Association wants inquiry tool for landlord names

Vancouver renters may soon be able to make more informed choices about the suites they live in or want to rent.

City council unanimously passed a motion forwarded by Vision Vancouver Coun. Tim Stevenson Jan. 17 to have staff report back on the creation of an online rental database.

Stevenson said consolidating information already available to the public in a public data base is not about punishing landlords but about government transparency.

He said renters, who make up 52 per cent of Vancouver residents, can look up rental suites to see whether they have outstanding fire safety or maintenance orders.

Staff told council they would report back about the prospect of the database within two months and that the cost of creating it would be minimal. Stevenson hopes the database could be online by summer and said information about Downtown Eastside hotels and secondary suites could be added later.
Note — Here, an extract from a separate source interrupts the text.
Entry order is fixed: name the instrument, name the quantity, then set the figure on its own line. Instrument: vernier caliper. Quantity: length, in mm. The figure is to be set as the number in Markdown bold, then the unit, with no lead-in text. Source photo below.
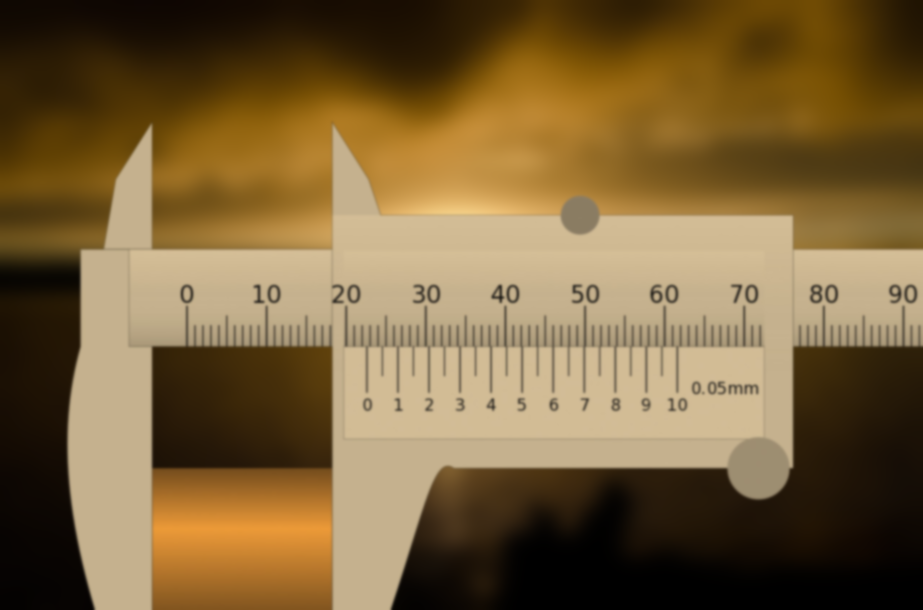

But former COPE councillor Ellen Woodsworth says the database needs to be broader.

"We've been working for how many years now to try to get SRO [single room occupancy low income hotel] landlords to comply with basic guidelines and, working with people in the Downtown Eastside, we've exposed extreme violations of tenants' rights so I just don't understand why they'd exclude it in the first round," she said.

COPE, which lacks a representative on council, and the West End Residents Association want the database to include licensed secondary suites so tenants know whether their suites are legal and fire safe.

Christine Ackermann, president of WERA, noted the B.C. Apartment Owners and Managers Association support a database that includes secondary suites.

WERA wants tenants to be able to see if their landlords have applied for any development or work permits. "Because those are the tools that landlords use to evict tenants," Ackermann said.

The residents' association would parse the data to see "which companies and which landlords are really using 'renovictions' as a business model," she said.

WERA also wants the database to include an inquiry tool for landlords' names, not just holding companies, so individuals and groups know who to approach with questions or problems. It wants the database to allow multiple properties to be grouped by owner.

Finally, WERA wants the database to include all of the decisions made by the province's Residential Tenancy Branch.

Woodsworth wants links to the residential tenancy act and information about advocates including WERA and the Tenant Resource and Advisory Centre.

She believes tenants should be able to add comments to the database, including praise or warnings about mould and bedbugs.

"We're able to check hotel rooms before we go in to find out if people recommend them or don't recommend them," she said. "This is not just a hotel room that people go in and leave. These are places where people are going to live, hopefully for a number of years."

She wasn't concerned that disgruntled ex-tenants could sully a landlord's name, saying other tenants could counter unfair comments.